The devastating toll on civilians, both killed and injured, puts immense pressure on a strained medical system. More than 3,000 civilians in Gaza, including over 1000 children, have been killed, and 9,700 people, including more than 2,450 children, have been injured. According to WHO’s Health Cluster, there are a total of 3,500 hospital beds in Gaza (this number will be lower after yesterday’s strike). Yet, evacuation orders would apply to 23 hospitals in north Gaza, reducing overall capacity to only 2,000 beds. Already, four hospitals in the north are no longer operating. As the number of injured continues to rise, the available bed capacity decreases, intensifying the critical situation.

The UN warns of a humanitarian disaster, and the World Health Organization reports that hospitals are ‘overflowing’ as people seek safety.
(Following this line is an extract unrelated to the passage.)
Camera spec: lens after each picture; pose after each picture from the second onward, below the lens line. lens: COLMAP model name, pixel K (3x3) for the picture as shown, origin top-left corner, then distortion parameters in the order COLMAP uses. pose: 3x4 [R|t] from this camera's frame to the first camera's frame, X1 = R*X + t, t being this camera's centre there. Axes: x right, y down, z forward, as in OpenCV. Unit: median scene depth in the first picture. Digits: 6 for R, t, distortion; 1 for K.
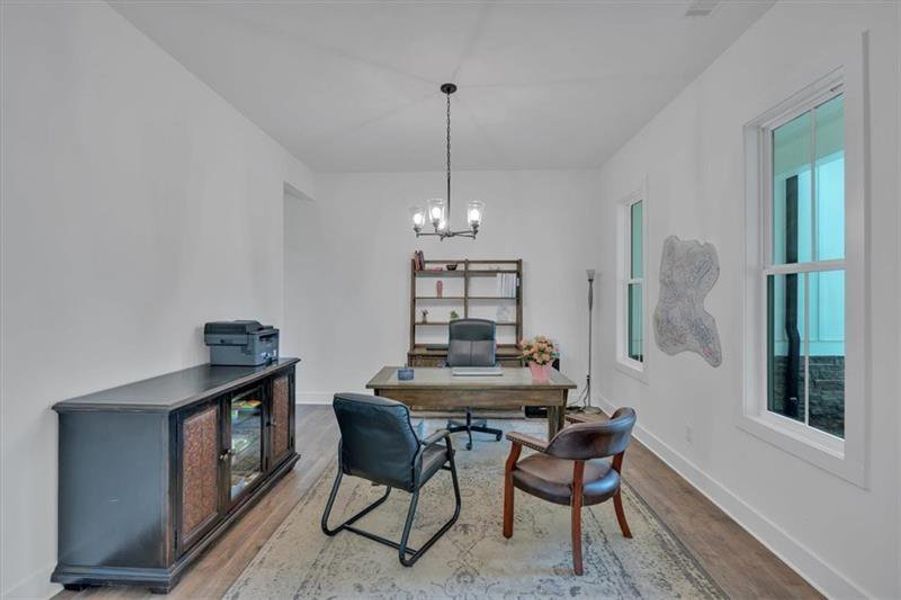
lens RADIAL K [[400.4, 0, 446.8], [0, 400.4, 298.1], [0, 0, 1]] dist [-0.002844, -0.000064]
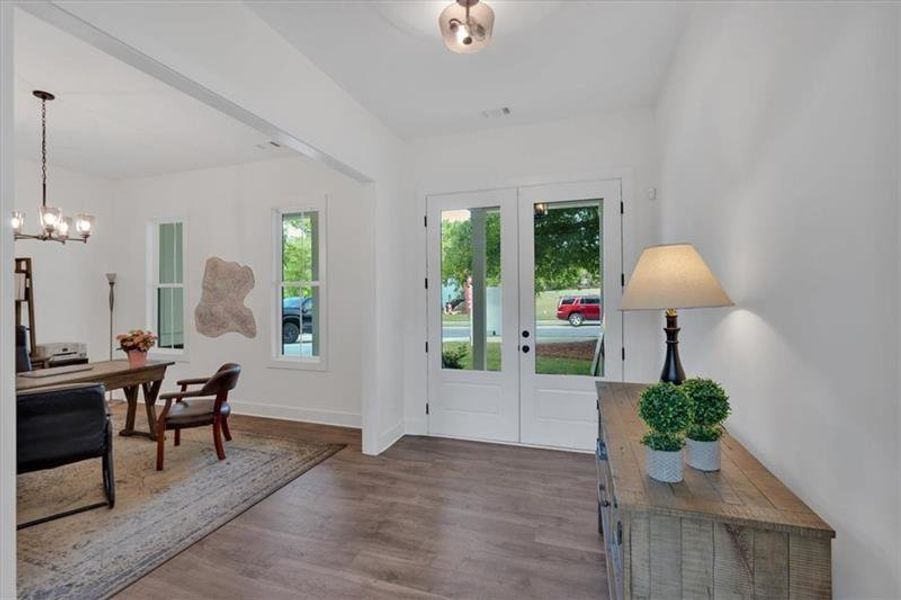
lens RADIAL K [[400.4, 0, 445.9], [0, 400.4, 297.8], [0, 0, 1]] dist [-0.002844, -0.000064]
pose [[0.270790, -0.004390, 0.962628, -0.716596], [0.010688, 0.999942, 0.001553, 0.003247], [-0.962579, 0.009868, 0.270821, -0.266132]]
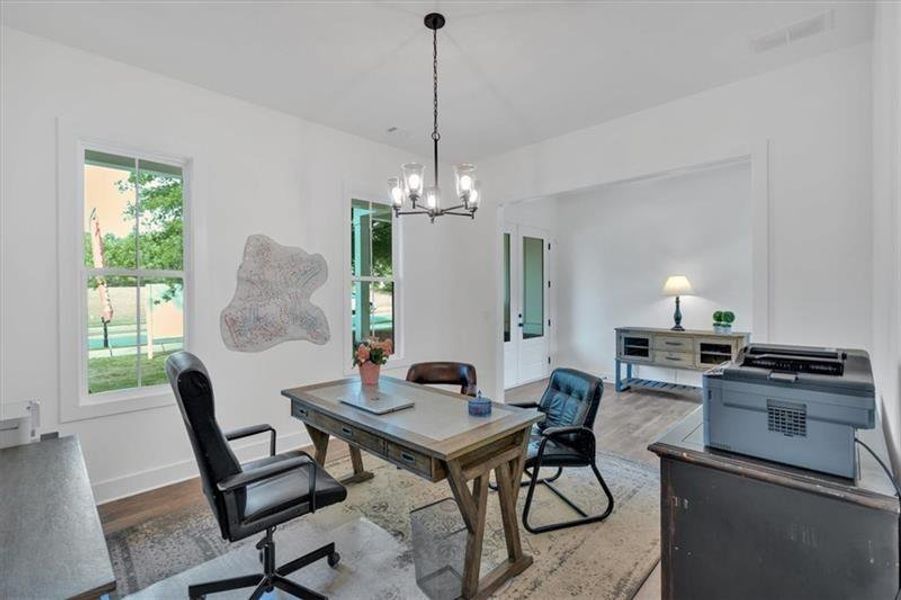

The WHO is particularly concerned about disease outbreaks due to mass displacement and poor water and sanitation.

SAMS echoes the calls of UN Secretary-General Guterres for all parties to abide by International Humanitarian Law, emphasizing the imperative to respect civilian life and infrastructure. Drawing from direct experience of hundreds of attacks on hospitals in Syria, SAMS understands the devastating toll on communities when medical facilities are attacked.